## [Source material]
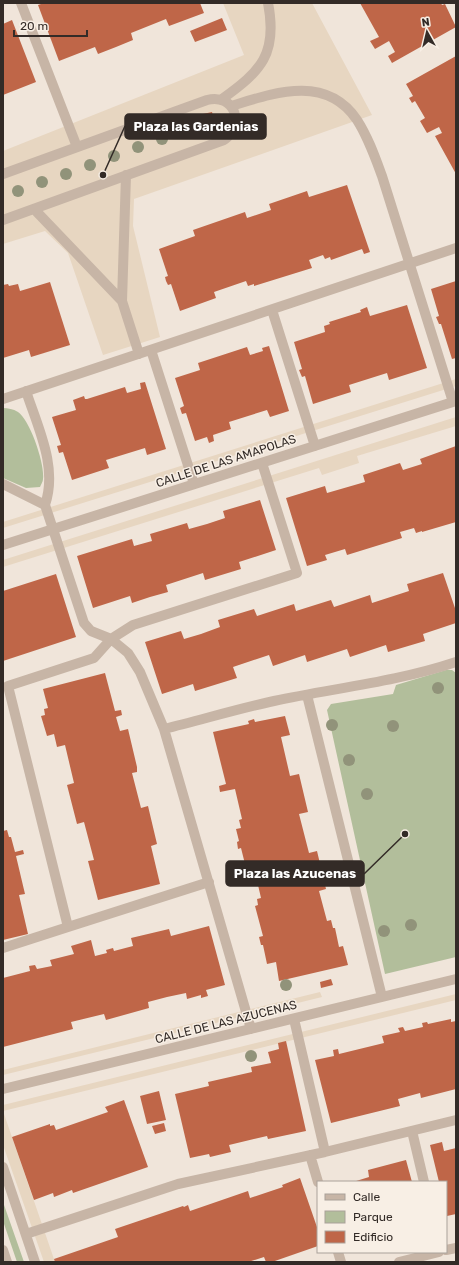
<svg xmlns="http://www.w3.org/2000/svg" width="459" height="1265" font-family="Rubik,sans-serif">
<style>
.green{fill:#b2be9b}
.plaza{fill:#e7d6c1}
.building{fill:#bf6648}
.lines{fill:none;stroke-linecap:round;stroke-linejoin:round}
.minor{stroke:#c7b5a6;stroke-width:10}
.tree{fill:#91937a}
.labels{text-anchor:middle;stroke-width:3;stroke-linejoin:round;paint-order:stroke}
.street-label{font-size:12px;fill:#332b27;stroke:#f8efe5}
.leader{fill:none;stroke:#332b27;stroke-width:1.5}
.callout-dot{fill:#332b27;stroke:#f8efe5;stroke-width:1.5}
.callout{fill:#332b27;stroke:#332b27;stroke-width:1.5}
.callout-label{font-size:13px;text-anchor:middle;font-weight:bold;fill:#fff}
</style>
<rect width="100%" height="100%" fill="#f0e5da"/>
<path class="green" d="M3 408C8 408 13 409 18 412 30 420 45 464 43 479 43 482 41 484 40 487L26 488 3 478Z
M446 670H452L456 673V957L385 974 327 710 331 704 393 694 396 685Z
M3 1202 24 1262H17L3 1221Z"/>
<path class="plaza" d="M223 3H312L372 115 134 199 133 226 160 337 103 355 68 253 45 231 3 244V151L244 55Z
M456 379V386L3 528V522Z
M456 417V426L357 456 359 463 322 475 319 468 3 567V560Z
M320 992 322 997 3 1075V1070Z
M456 994V1000L3 1111 55 1262H44L3 1145V1105Z"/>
<path class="building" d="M44 3H200L204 13 169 26 166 19 131 33 133 40 116 47 98 54 95 47 59 61 38 5Z
M360 3H441L442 5 445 4 456 27 392 63 388 56 395 52 389 41 375 49 370 41 379 37Z
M222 18 227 30 195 42 190 31Z
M12 20 36 82 3 95V24Z
M456 56V174L435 136 442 133 439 127 427 133 420 121 425 118 415 101 412 103 409 98 413 96 406 84Z
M212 112 217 130 208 133 203 114Z
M347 185 370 252 364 254 362 249 331 260 330 257 325 259 323 255 309 260 312 268 254 286V284L248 286 246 281 214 292 216 298 180 311 171 284 168 285 166 281 165 277 168 276 159 249 195 236 193 230 245 212 247 218 271 210 269 204 307 191 309 197Z
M456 281V358L452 359 441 324H439L436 317 439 316 431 289Z
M50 282 70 345 31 357 29 350 3 358V285L8 284 9 286 18 284 20 291Z
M407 305 427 368 389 380 387 373 349 385 351 392 313 404 305 376 302 377 299 370 302 369 294 342 325 332 324 326 330 324 329 322 361 312 360 310 367 307 370 316Z
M269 346 289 411 270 417 267 410 229 422 231 429 213 435 214 441 209 443 207 437 195 441 186 413 182 414 180 408 184 406 175 378 200 370 198 363 247 347 250 355 263 351 262 348Z
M145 382 166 449 147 455 145 448 106 460 109 468 72 480 63 452 59 453 57 446 61 445 52 417 76 410 73 400 84 396 85 399H87L125 387 127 393 141 389 140 383Z
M456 446V522L422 532V531L416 533 414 528 400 532 402 538 347 555 345 549 325 555 327 560 307 566 286 498 325 486 327 493 365 482 363 475 400 463 403 470 422 464 420 459Z
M260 500 276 550 239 562 241 569 205 580 203 573 166 585 168 592 150 597 132 603 130 596 93 608 77 556 132 539 134 546 152 541 150 534 187 523 189 529 207 524 225 518 223 511Z
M443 573 456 611V623L423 634 425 641 388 652 386 645 350 657 347 649 307 662 305 655 273 666 269 655 233 667 237 678 195 691 193 684 162 694 145 642 181 631 184 639 201 634 220 627 218 620 254 609 257 616 294 604 296 611 331 600 334 607 370 595 372 603 409 591 407 584Z
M56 574 76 637 3 661V591Z
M105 673 115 711 121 710 122 715 116 717 120 731 128 729 137 767V772L132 773 141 808 148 806 157 844 151 846 160 884 98 900 88 861 94 860 84 822 77 824 67 785 74 783 65 745 57 747 54 734 47 736 41 716 45 715 44 709 48 708 43 689Z
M285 716 290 735 281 737 290 776 299 774 308 812 299 814 309 853 317 851 326 889 319 891 327 921 331 920 333 928H335L339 947 343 946 348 965 279 981 276 962 267 964 263 945H261L259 937 263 936 255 906 258 905 257 899 261 898 258 885 254 886 253 879 256 878 253 866 246 868 241 848 238 849 237 842 239 841 236 829 241 828 239 820 242 819 235 789 220 792 219 786 226 784 213 732 249 724 248 721 254 719 255 722Z
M7 830 9 837H11L15 852 23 850 24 854 16 856 25 894 19 895 28 934 3 940V831Z
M209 926 225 985 206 990 208 996 201 998V995L187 999 186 993 167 997 148 1002 149 1008 106 1020 104 1014 71 1022 73 1029 3 1047V978L30 971 29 966 35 965 37 969 52 966 50 960 74 954 71 946 91 940 95 956 107 953 106 950 113 948 114 951 133 946 131 938 169 929 171 936Z
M331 979 333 985 321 988 320 982Z
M451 1019V1022L456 1021V1089L421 1098 420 1093 398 1099 400 1106 331 1123 315 1060 334 1056 333 1050 338 1049 339 1054 384 1043 382 1036 400 1032 398 1028 403 1027 405 1031 423 1027 422 1023 427 1022 428 1024Z
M286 1041 306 1131 268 1139 267 1136 229 1145 231 1152 210 1157 209 1154 190 1158 175 1094 209 1086 208 1082 252 1072 251 1067 271 1063 268 1052 279 1049 278 1043Z
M159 1091 166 1120 147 1124 140 1096Z
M124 1100 148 1167 73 1193 72 1190 54 1197 53 1193 34 1200 12 1137 50 1124V1126L54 1125 56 1130 108 1112 105 1107Z
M164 1123 166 1131 155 1134 152 1126Z
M442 1142 444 1151 456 1148V1214L447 1216 446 1182H439L430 1145Z
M406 1160 412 1182H353L369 1177 368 1170Z
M300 1178 318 1230V1246L272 1262H266L264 1257 248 1262H55L54 1259 118 1237 115 1229 183 1206 184 1207 188 1205 190 1211 248 1191 250 1198 283 1187 282 1185Z"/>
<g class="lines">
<path class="minor" d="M21 3 77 147
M222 99C261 71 278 54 268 3
M231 106C274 93 326 74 357 120 368 137 375 157 382 176L453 402
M3 174 207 100C234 93 246 124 224 140L3 220
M126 175 122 301 139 354
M34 209 122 301
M272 310 315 446
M151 350 194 484
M26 391C38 428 58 467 45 505
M3 399 456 248
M3 484 45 505 84 623 91 631 111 639 128 653 140 672 164 729
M3 545 456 401
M307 695 382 997
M209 882 68 927 8 686 94 658 111 639 133 625 297 573 262 463
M3 948 68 927
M294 1019 325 1152
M251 1029 164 729C201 720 237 709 274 701 335 688 396 682 456 662
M3 1089 456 979
M412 1131 424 1182
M310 1155 318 1182
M3 1167 35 1262
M26 1234 178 1184 325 1152 456 1120
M3 1250 7 1262
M446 1250 456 1248
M338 1252 341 1262
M399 1262 439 1252"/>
</g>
<g class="tree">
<circle cx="162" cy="139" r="6"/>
<circle cx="138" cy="147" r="6"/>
<circle cx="114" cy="156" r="6"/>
<circle cx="90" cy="165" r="6"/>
<circle cx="66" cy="174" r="6"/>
<circle cx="42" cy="182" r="6"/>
<circle cx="18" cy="191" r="6"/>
<circle cx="438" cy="688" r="6"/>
<circle cx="332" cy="725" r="6"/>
<circle cx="393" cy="726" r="6"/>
<circle cx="349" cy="760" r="6"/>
<circle cx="367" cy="794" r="6"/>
<circle cx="411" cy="925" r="6"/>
<circle cx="384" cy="931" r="6"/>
<circle cx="286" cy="985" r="6"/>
<circle cx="251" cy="1056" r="6"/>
</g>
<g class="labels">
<g class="street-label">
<text transform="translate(226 461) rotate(-18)" y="4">CALLE DE LAS AMAPOLAS</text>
<text transform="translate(226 1022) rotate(-14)" y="4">CALLE DE LAS AZUCENAS</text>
</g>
</g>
<path class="leader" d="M103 175L125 126M405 834L364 874"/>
<g class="callout-dot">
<circle cx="103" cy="175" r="4"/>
<circle cx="405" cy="834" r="4"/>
</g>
<g class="callout">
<rect x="125" y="114" width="141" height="25" rx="4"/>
<rect x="226" y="861" width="138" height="25" rx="4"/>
</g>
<g class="callout-label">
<text x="196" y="131">Plaza las Gardenias</text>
<text x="295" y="878">Plaza las Azucenas</text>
</g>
<rect width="459" height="1265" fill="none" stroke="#332b27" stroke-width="8"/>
<rect x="317" y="1181" width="130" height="72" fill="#f8efe5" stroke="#a9a199"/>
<rect x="325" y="1194" width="20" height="6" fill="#c7b5a6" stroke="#a9a199"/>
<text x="353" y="1201" font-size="12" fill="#332b27">Calle</text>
<rect x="325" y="1211" width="20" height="12" fill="#b2be9b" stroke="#a9a199"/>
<text x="353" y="1221" font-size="12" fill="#332b27">Parque</text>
<rect x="325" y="1231" width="20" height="12" fill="#bf6648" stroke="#a9a199"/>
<text x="353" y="1241" font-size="12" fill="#332b27">Edificio</text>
<g transform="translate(427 32) rotate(352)" stroke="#f8efe5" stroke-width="3" paint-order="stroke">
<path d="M0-3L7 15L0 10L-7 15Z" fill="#332b27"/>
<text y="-6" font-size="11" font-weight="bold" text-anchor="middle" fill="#332b27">N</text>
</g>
<path d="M14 30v6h73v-6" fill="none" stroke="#332b27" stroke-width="2"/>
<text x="20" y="30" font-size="12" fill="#332b27" stroke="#f8efe5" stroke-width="3" paint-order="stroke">20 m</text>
</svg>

## [Task brief]
Find the count of lines in the data above where the word "linejoin" occurs, and write down only that count.

## [Written solution]
2